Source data
Content starts

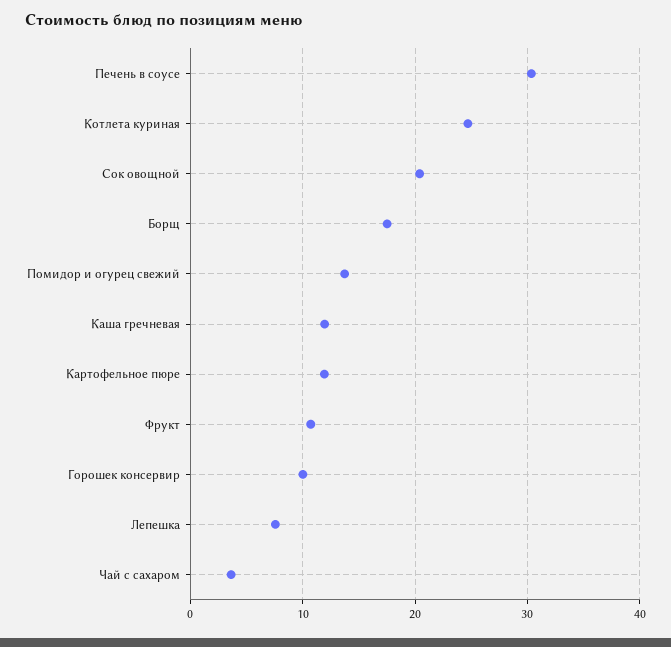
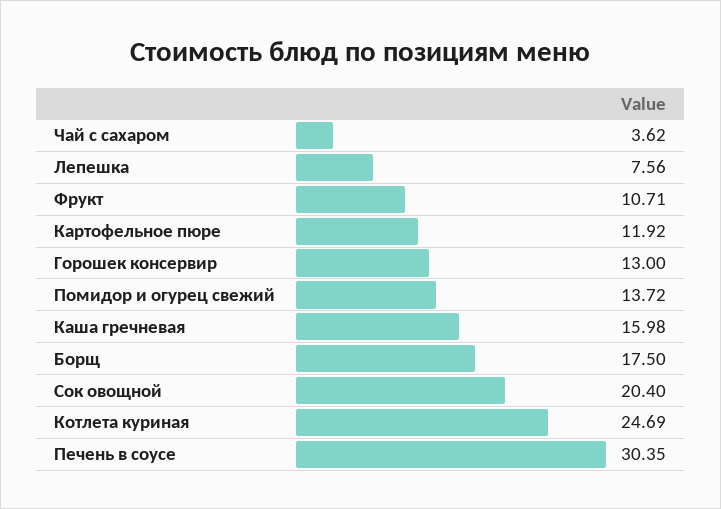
  {
    "Печень в соусе": 30.35,
    "Котлета куриная": 24.69,
    "Сок овощной": 20.4,
    "Борщ": 17.5,
    "Помидор и огурец свежий": 13.72,
-   "Каша гречневая": 12,
+   "Каша гречневая": 15.98,
    "Картофельное пюре": 11.92,
    "Фрукт": 10.71,
-   "Горошек консервир": 10,
+   "Горошек консервир": 13,
    "Лепешка": 7.56,
    "Чай с сахаром": 3.62
  }

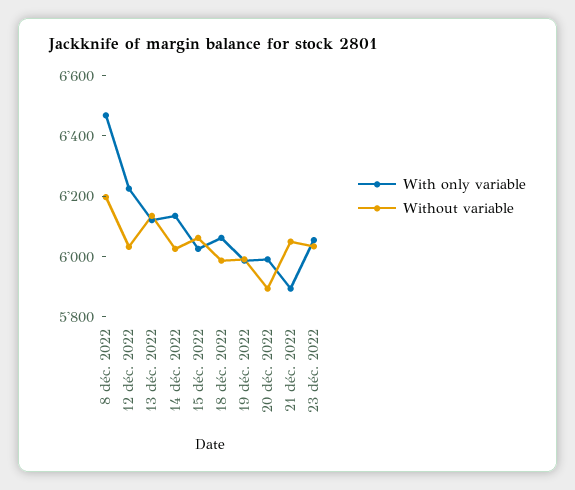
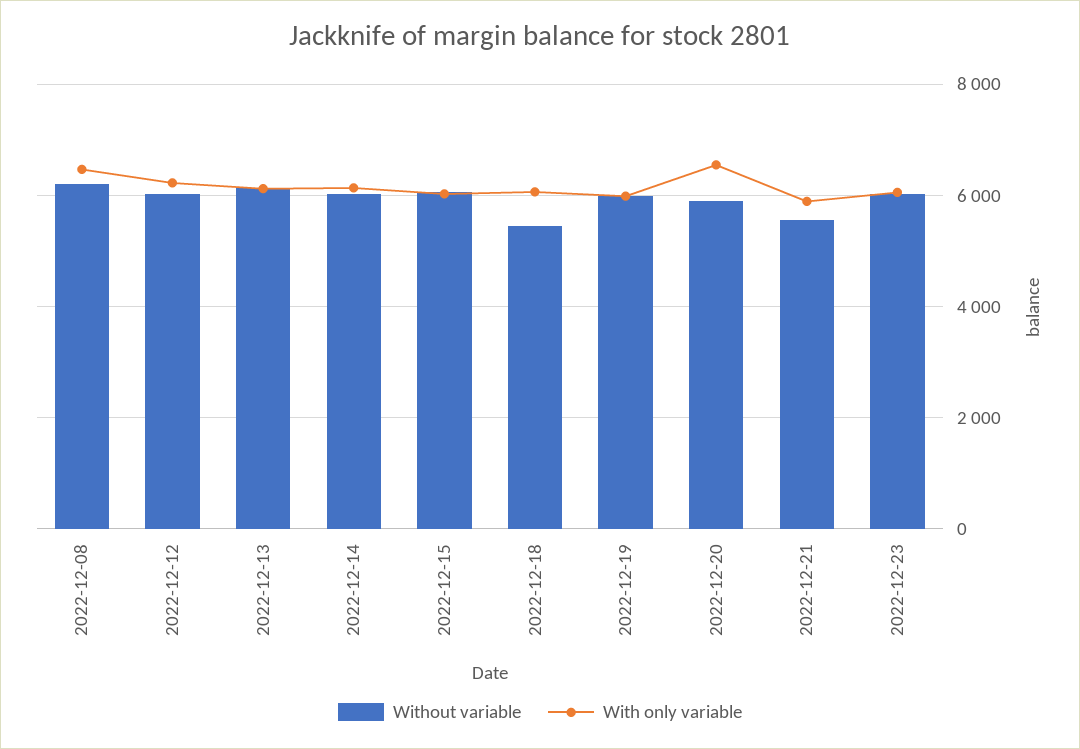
  {
    "With only variable": {
      "8 déc. 2022": 6450,
      "12 déc. 2022": 6250,
      "13 déc. 2022": 6100,
      "14 déc. 2022": 6150,
      "15 déc. 2022": 6050,
      "18 déc. 2022": 6050,
      "19 déc. 2022": 6000,
-     "20 déc. 2022": 6000,
+     "20 déc. 2022": 6600,
      "21 déc. 2022": 5900,
      "23 déc. 2022": 6050
    },
    "Without variable": {
      "8 déc. 2022": 6200,
      "12 déc. 2022": 6050,
      "13 déc. 2022": 6150,
      "14 déc. 2022": 6050,
      "15 déc. 2022": 6050,
-     "18 déc. 2022": 6000,
+     "18 déc. 2022": 5400,
      "19 déc. 2022": 6000,
      "20 déc. 2022": 5900,
-     "21 déc. 2022": 6050,
+     "21 déc. 2022": 5600,
      "23 déc. 2022": 6050
    }
  }

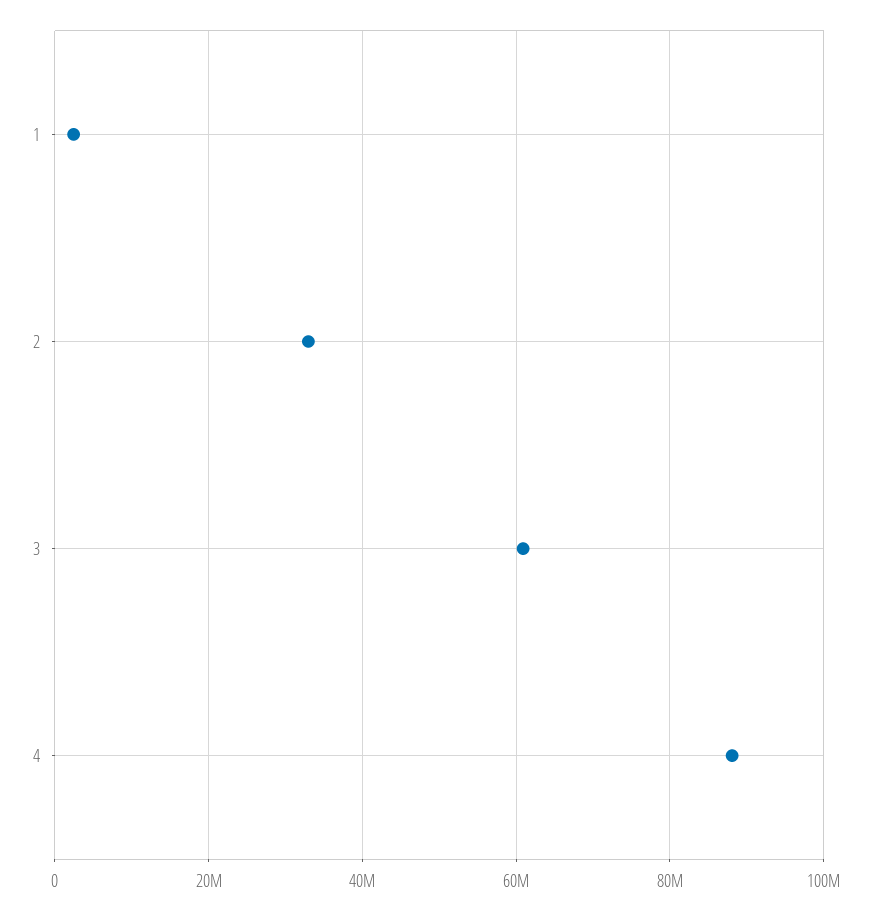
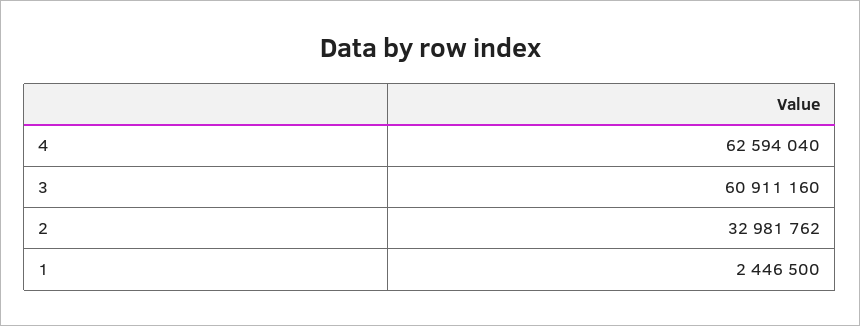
  {
    "1": 2446500,
    "2": 32981762,
    "3": 60911160,
-   "4": 88000000
+   "4": 62594040
  }

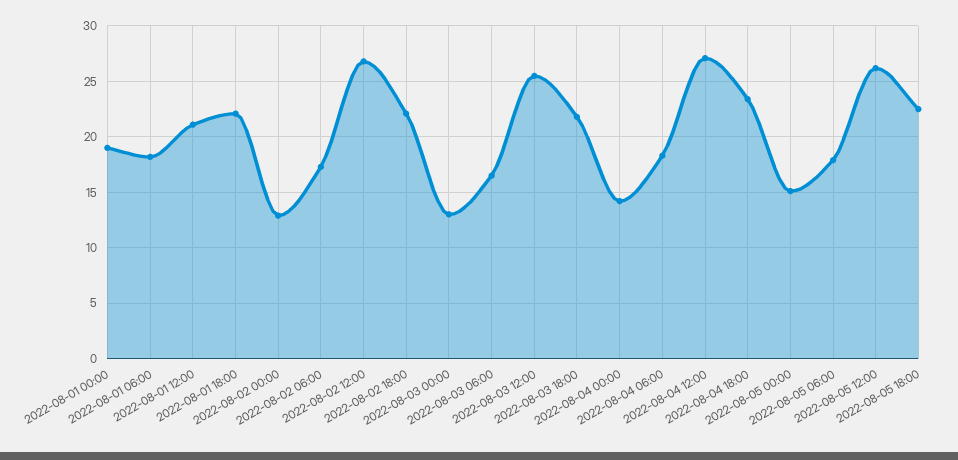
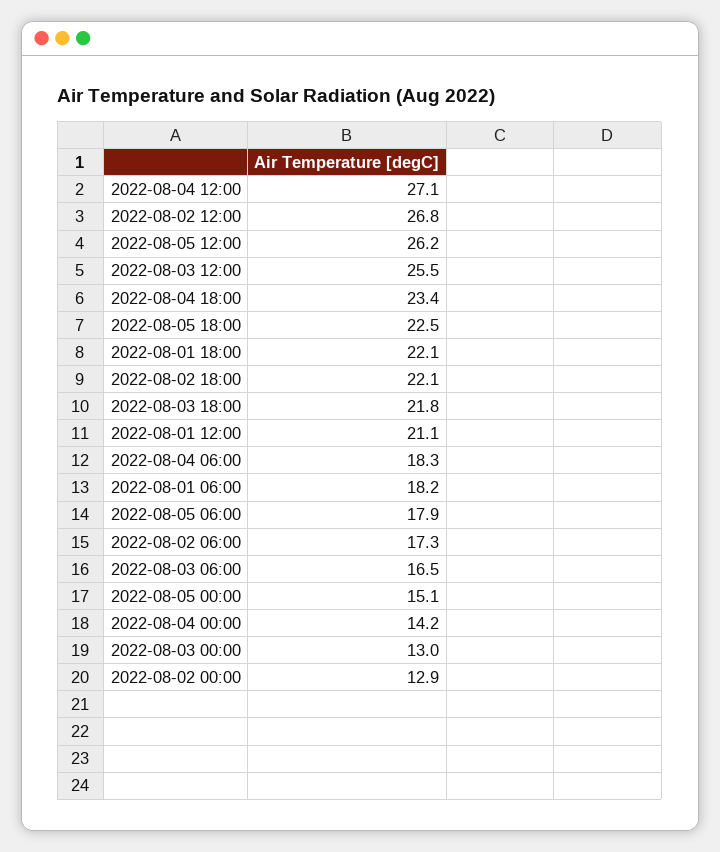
  {
-   "2022-08-01 00:00": 19,
    "2022-08-01 06:00": 18.2,
    "2022-08-01 12:00": 21.1,
    "2022-08-01 18:00": 22.1,
    "2022-08-02 00:00": 12.9,
    "2022-08-02 06:00": 17.3,
    "2022-08-02 12:00": 26.8,
    "2022-08-02 18:00": 22.1,
    "2022-08-03 00:00": 13,
    "2022-08-03 06:00": 16.5,
    "2022-08-03 12:00": 25.5,
    "2022-08-03 18:00": 21.8,
    "2022-08-04 00:00": 14.2,
    "2022-08-04 06:00": 18.3,
    "2022-08-04 12:00": 27.1,
    "2022-08-04 18:00": 23.4,
    "2022-08-05 00:00": 15.1,
    "2022-08-05 06:00": 17.9,
    "2022-08-05 12:00": 26.2,
    "2022-08-05 18:00": 22.5
  }

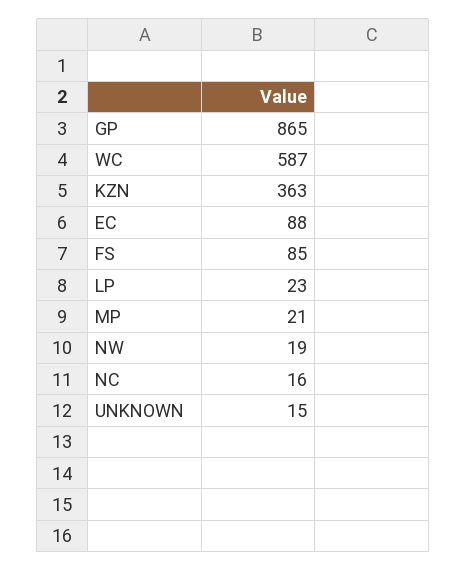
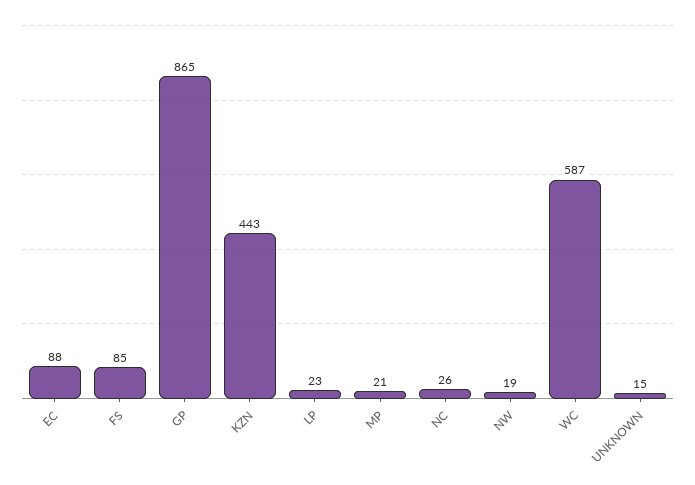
  {
    "GP": 865,
    "WC": 587,
-   "KZN": 363,
+   "KZN": 443,
    "EC": 88,
    "FS": 85,
    "LP": 23,
    "MP": 21,
    "NW": 19,
-   "NC": 16,
+   "NC": 26,
    "UNKNOWN": 15
  }

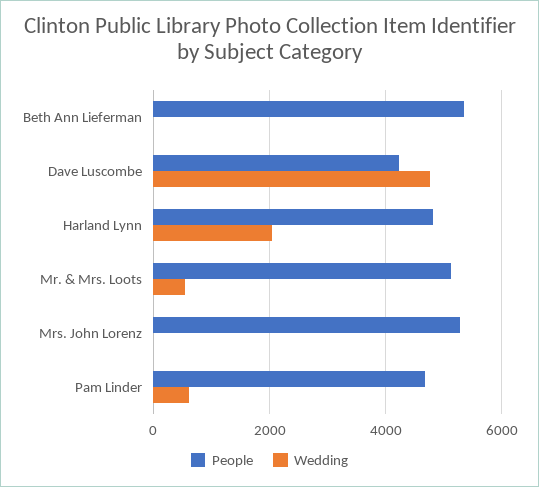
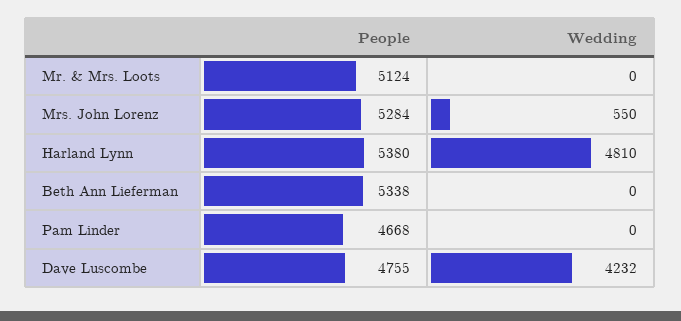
  {
    "People": {
      "Beth Ann Lieferman": 5338,
-     "Dave Luscombe": 4200,
+     "Dave Luscombe": 4755,
-     "Harland Lynn": 4800,
+     "Harland Lynn": 5380,
      "Mr. & Mrs. Loots": 5124,
      "Mrs. John Lorenz": 5284,
      "Pam Linder": 4668
    },
    "Wedding": {
      "Beth Ann Lieferman": 0,
-     "Dave Luscombe": 4800,
+     "Dave Luscombe": 4232,
-     "Harland Lynn": 2000,
+     "Harland Lynn": 4810,
-     "Mr. & Mrs. Loots": 600,
+     "Mr. & Mrs. Loots": 0,
-     "Mrs. John Lorenz": 0,
+     "Mrs. John Lorenz": 550,
-     "Pam Linder": 600
+     "Pam Linder": 0
    }
  }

Content ends

### WHAT YOU ARE ASKED TO DO
The response should contain every record above exactly as written, and none of the pictures.

### OUTPUT OF THE EXERCISE
  {
    "Печень в соусе": 30.35,
    "Котлета куриная": 24.69,
    "Сок овощной": 20.4,
    "Борщ": 17.5,
    "Помидор и огурец свежий": 13.72,
-   "Каша гречневая": 12,
+   "Каша гречневая": 15.98,
    "Картофельное пюре": 11.92,
    "Фрукт": 10.71,
-   "Горошек консервир": 10,
+   "Горошек консервир": 13,
    "Лепешка": 7.56,
    "Чай с сахаром": 3.62
  }

  {
    "With only variable": {
      "8 déc. 2022": 6450,
      "12 déc. 2022": 6250,
      "13 déc. 2022": 6100,
      "14 déc. 2022": 6150,
      "15 déc. 2022": 6050,
      "18 déc. 2022": 6050,
      "19 déc. 2022": 6000,
-     "20 déc. 2022": 6000,
+     "20 déc. 2022": 6600,
      "21 déc. 2022": 5900,
      "23 déc. 2022": 6050
    },
    "Without variable": {
      "8 déc. 2022": 6200,
      "12 déc. 2022": 6050,
      "13 déc. 2022": 6150,
      "14 déc. 2022": 6050,
      "15 déc. 2022": 6050,
-     "18 déc. 2022": 6000,
+     "18 déc. 2022": 5400,
      "19 déc. 2022": 6000,
      "20 déc. 2022": 5900,
-     "21 déc. 2022": 6050,
+     "21 déc. 2022": 5600,
      "23 déc. 2022": 6050
    }
  }

  {
    "1": 2446500,
    "2": 32981762,
    "3": 60911160,
-   "4": 88000000
+   "4": 62594040
  }

  {
-   "2022-08-01 00:00": 19,
    "2022-08-01 06:00": 18.2,
    "2022-08-01 12:00": 21.1,
    "2022-08-01 18:00": 22.1,
    "2022-08-02 00:00": 12.9,
    "2022-08-02 06:00": 17.3,
    "2022-08-02 12:00": 26.8,
    "2022-08-02 18:00": 22.1,
    "2022-08-03 00:00": 13,
    "2022-08-03 06:00": 16.5,
    "2022-08-03 12:00": 25.5,
    "2022-08-03 18:00": 21.8,
    "2022-08-04 00:00": 14.2,
    "2022-08-04 06:00": 18.3,
    "2022-08-04 12:00": 27.1,
    "2022-08-04 18:00": 23.4,
    "2022-08-05 00:00": 15.1,
    "2022-08-05 06:00": 17.9,
    "2022-08-05 12:00": 26.2,
    "2022-08-05 18:00": 22.5
  }

  {
    "GP": 865,
    "WC": 587,
-   "KZN": 363,
+   "KZN": 443,
    "EC": 88,
    "FS": 85,
    "LP": 23,
    "MP": 21,
    "NW": 19,
-   "NC": 16,
+   "NC": 26,
    "UNKNOWN": 15
  }

  {
    "People": {
      "Beth Ann Lieferman": 5338,
-     "Dave Luscombe": 4200,
+     "Dave Luscombe": 4755,
-     "Harland Lynn": 4800,
+     "Harland Lynn": 5380,
      "Mr. & Mrs. Loots": 5124,
      "Mrs. John Lorenz": 5284,
      "Pam Linder": 4668
    },
    "Wedding": {
      "Beth Ann Lieferman": 0,
-     "Dave Luscombe": 4800,
+     "Dave Luscombe": 4232,
-     "Harland Lynn": 2000,
+     "Harland Lynn": 4810,
-     "Mr. & Mrs. Loots": 600,
+     "Mr. & Mrs. Loots": 0,
-     "Mrs. John Lorenz": 0,
+     "Mrs. John Lorenz": 550,
-     "Pam Linder": 600
+     "Pam Linder": 0
    }
  }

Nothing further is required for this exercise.